◆ What you are asked to do ◆
Range to reproduce from the entries below: the line with "- Primary Storage", the line with "- Cloud Appropriateness", and every line in between. Give them exactly and give nothing else.

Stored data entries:

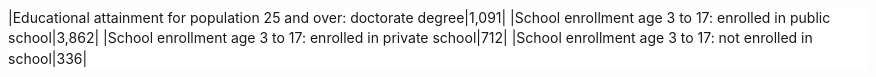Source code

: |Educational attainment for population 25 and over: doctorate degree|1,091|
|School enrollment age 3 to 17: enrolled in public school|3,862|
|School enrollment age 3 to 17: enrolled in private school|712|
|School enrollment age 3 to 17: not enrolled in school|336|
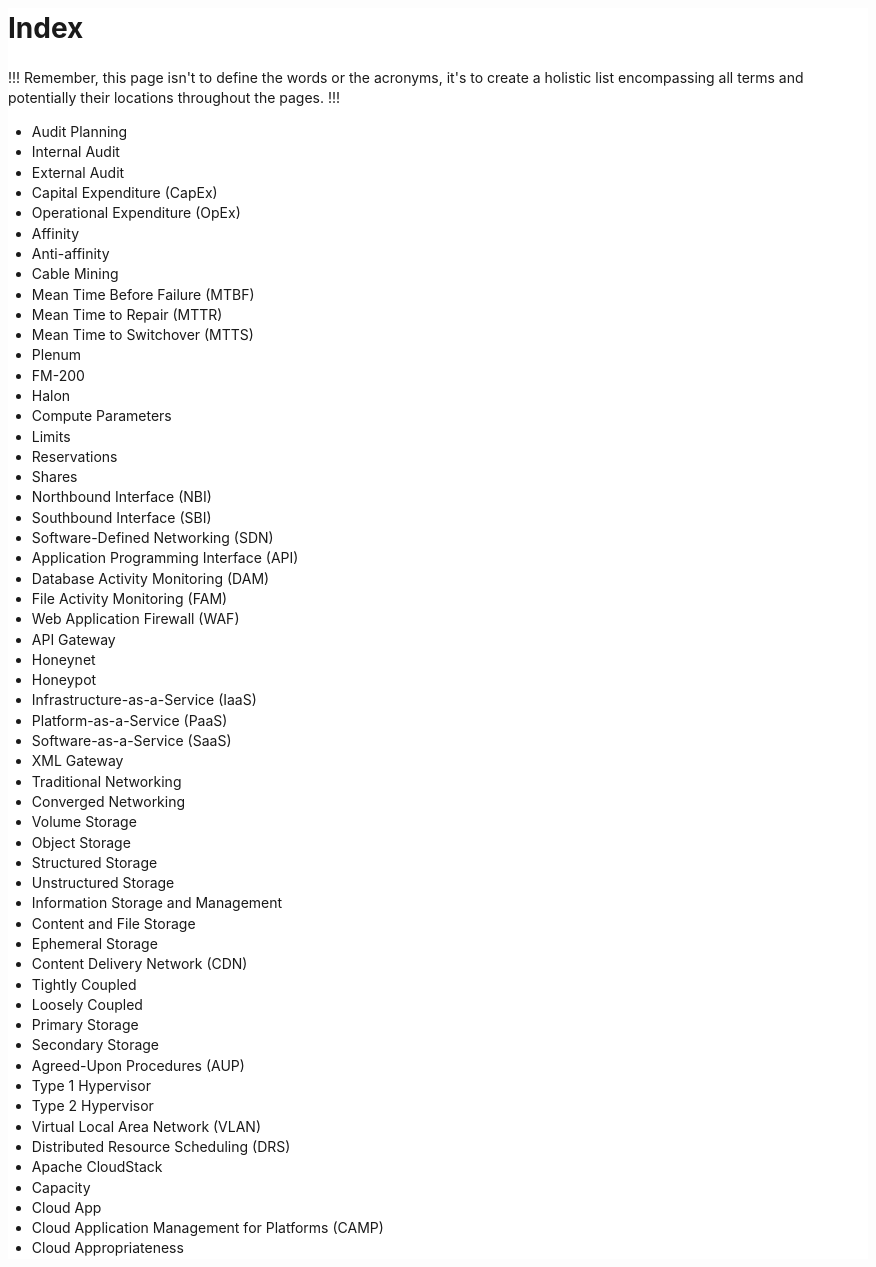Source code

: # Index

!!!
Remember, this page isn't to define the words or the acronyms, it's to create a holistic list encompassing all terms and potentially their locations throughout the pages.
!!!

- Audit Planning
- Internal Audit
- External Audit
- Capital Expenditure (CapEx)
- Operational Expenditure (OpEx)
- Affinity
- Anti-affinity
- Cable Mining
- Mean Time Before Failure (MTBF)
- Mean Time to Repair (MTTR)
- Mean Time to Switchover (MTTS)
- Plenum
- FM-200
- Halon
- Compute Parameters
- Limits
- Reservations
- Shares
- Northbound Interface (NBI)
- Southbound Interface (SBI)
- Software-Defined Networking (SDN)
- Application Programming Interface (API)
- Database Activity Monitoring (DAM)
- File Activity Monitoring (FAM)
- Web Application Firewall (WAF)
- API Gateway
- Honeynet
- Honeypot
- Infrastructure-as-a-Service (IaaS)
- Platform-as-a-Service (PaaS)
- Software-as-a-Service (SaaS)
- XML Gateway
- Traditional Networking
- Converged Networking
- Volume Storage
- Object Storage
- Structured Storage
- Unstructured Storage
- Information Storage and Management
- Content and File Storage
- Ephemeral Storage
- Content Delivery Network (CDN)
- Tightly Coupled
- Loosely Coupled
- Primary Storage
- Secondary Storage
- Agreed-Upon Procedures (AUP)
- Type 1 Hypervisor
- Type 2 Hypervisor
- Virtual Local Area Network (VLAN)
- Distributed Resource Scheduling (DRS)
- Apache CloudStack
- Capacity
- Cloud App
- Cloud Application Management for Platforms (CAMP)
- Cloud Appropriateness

==

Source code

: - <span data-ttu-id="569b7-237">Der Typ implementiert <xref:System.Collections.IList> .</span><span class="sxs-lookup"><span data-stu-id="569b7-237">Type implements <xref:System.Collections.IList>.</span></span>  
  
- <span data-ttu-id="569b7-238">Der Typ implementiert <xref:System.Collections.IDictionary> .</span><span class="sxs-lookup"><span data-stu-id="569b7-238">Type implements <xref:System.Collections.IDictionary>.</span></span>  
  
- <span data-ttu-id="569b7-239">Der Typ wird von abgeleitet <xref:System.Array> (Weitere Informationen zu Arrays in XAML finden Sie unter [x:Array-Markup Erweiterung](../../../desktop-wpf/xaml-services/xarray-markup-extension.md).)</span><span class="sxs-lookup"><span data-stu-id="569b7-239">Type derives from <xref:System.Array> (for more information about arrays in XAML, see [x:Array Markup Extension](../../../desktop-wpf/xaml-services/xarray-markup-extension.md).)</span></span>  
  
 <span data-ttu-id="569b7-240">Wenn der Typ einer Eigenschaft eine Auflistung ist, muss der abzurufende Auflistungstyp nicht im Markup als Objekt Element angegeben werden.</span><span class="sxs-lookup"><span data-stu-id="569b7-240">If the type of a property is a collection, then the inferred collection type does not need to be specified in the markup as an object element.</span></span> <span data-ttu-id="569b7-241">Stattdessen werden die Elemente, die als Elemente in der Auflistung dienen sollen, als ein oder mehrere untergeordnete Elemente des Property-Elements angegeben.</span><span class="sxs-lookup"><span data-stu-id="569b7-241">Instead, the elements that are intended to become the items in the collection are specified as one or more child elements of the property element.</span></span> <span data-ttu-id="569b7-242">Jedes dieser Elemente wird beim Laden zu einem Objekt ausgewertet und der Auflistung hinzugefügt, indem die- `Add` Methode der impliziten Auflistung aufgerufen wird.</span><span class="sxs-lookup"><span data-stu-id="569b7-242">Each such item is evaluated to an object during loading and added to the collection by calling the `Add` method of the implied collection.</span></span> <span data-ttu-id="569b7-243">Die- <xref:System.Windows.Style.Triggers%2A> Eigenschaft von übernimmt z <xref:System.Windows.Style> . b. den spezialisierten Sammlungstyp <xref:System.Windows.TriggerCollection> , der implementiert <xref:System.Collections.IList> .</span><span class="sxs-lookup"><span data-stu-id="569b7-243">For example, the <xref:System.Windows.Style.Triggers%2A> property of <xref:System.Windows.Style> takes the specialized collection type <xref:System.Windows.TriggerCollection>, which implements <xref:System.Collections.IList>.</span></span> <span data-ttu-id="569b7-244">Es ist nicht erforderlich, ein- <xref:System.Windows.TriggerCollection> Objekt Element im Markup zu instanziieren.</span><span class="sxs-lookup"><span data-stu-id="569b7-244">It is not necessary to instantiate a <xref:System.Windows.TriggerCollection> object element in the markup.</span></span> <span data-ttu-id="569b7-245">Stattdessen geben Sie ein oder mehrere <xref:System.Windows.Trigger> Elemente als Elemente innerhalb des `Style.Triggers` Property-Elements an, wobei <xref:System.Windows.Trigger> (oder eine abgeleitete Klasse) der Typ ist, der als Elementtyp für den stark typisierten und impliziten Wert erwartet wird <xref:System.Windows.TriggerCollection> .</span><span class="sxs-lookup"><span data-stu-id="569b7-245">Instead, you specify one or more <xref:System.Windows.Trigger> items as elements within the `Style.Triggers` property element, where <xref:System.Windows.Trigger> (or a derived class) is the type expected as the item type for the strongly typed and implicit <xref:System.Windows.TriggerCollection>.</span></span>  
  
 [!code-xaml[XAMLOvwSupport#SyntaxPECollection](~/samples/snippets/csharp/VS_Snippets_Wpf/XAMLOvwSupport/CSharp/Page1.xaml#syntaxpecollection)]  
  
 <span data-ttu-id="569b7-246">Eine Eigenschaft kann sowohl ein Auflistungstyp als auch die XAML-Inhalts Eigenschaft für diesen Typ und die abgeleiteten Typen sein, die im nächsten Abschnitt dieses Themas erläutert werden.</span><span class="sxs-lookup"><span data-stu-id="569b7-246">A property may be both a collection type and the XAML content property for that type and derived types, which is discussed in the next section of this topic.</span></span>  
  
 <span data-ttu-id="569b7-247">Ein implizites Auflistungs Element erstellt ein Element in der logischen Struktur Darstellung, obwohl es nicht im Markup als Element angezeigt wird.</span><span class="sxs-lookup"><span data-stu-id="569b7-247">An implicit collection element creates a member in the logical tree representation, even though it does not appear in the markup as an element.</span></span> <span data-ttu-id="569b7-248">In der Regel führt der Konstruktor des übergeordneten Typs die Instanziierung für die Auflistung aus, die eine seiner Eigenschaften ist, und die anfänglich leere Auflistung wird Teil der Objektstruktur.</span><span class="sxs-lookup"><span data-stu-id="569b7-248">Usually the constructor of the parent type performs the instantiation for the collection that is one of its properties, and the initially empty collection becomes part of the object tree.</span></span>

--

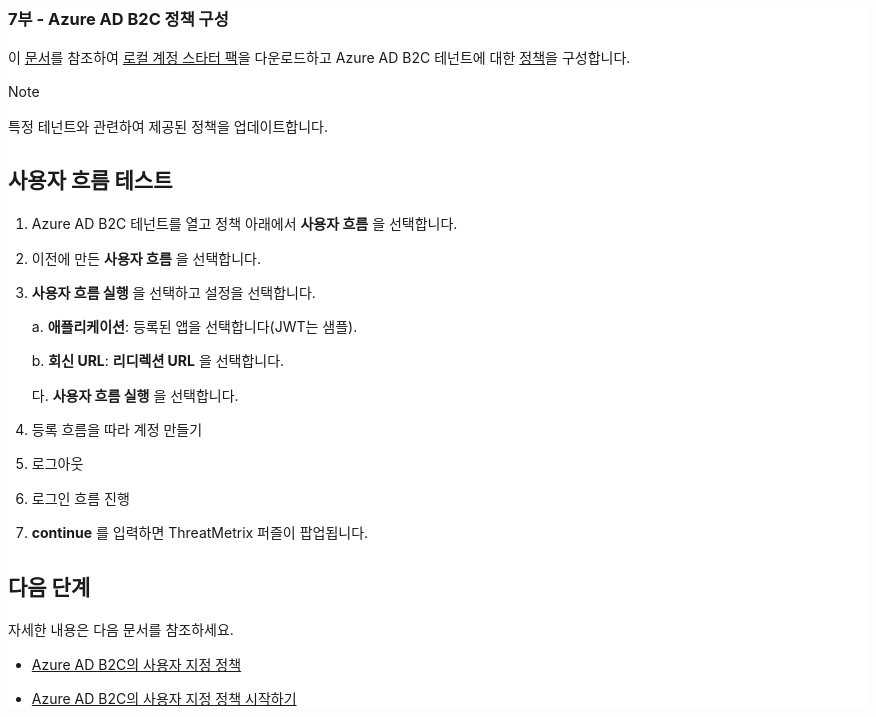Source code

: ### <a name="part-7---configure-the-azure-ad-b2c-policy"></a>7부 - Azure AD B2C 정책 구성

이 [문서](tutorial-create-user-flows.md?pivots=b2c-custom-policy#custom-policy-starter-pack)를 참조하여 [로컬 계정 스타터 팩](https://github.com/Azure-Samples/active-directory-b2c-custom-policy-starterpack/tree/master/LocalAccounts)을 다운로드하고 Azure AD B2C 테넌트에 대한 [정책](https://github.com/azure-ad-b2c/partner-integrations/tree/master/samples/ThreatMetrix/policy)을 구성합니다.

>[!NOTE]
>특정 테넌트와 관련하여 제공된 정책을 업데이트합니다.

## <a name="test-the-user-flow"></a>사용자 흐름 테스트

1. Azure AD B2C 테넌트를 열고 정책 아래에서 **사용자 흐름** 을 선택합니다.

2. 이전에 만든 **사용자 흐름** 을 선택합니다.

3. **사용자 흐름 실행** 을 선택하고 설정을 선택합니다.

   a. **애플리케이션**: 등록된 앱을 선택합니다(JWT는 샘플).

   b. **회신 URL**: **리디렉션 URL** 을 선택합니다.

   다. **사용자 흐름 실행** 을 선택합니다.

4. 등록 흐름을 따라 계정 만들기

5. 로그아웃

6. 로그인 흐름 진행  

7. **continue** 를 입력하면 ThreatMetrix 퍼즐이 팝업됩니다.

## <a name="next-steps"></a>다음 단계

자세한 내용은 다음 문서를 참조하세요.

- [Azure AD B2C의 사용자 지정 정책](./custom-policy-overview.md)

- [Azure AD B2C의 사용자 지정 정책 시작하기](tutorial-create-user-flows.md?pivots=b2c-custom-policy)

◆ Task response ◆
- Primary Storage
- Secondary Storage
- Agreed-Upon Procedures (AUP)
- Type 1 Hypervisor
- Type 2 Hypervisor
- Virtual Local Area Network (VLAN)
- Distributed Resource Scheduling (DRS)
- Apache CloudStack
- Capacity
- Cloud App
- Cloud Application Management for Platforms (CAMP)
- Cloud Appropriateness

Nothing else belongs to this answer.